Critique de la faisabilité d'ITER

D'après les physiciens Sébastien Balibar, Yves Pomeau et Jacques Treiner [19], la mise en œuvre d'un réacteur à fusion à l'échelle industrielle suppose de résoudre préalablement trois problèmes :

  • maîtrise des réactions de fusion, particulièrement d'une réaction auto-entretenue ;
  • production massive de tritium ;
  • invention d'un matériau résistant aux flux de neutrons (produits par la fusion) pour les enceintes de confinement.
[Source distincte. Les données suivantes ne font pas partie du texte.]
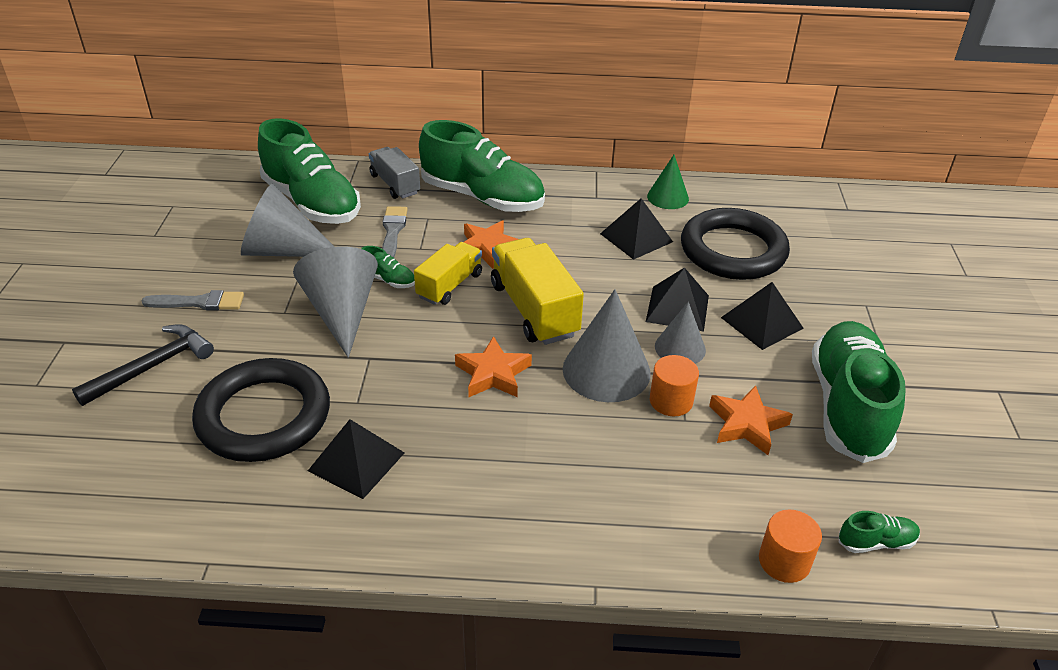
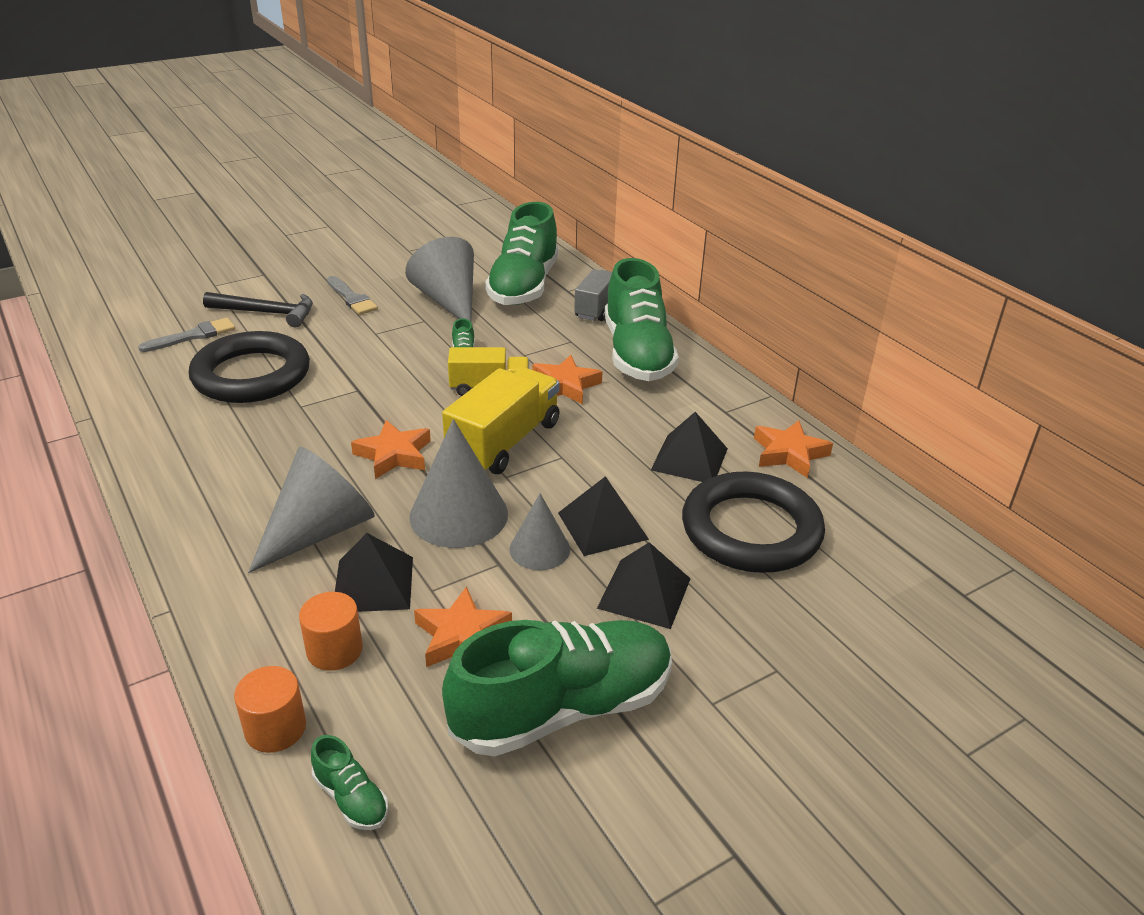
camera: 55 degrees right, 5 degrees down
grey cone [293,247,378,358] -> grey cone moved to [248,447,375,573]
black pyramid [308,419,405,499] -> black pyramid moved to [335,533,413,612]
grey brush [382,206,408,258] -> grey brush moved to [138,318,235,352]
green cone [647,155,689,209] -> orange star [754,420,833,478]
orange cylinder [650,355,699,416] -> orange cylinder moved to [299,592,363,671]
Le tokamak ITER ne s'attaque qu'au premier problème. L'installation International Fusion Materials Irradiation Facility a été incluse dans le projet pour l'étude de la résistance des matériaux aux neutrons de 14 MeV.

Certaines critiques portent sur l'intérêt d'investir un tel budget dans un programme de recherche qui, selon ses opposants, n'a pratiquement aucune chance d'aboutir un jour.

Impact sur l'environnement

Frédéric Marillier de Greenpeace dénonce le projet : " La fusion nucléaire pose exactement les mêmes problèmes que la fission nucléaire, y compris la production de déchets radioactifs et les risques d'accidents nucléaires et de prolifération " [20].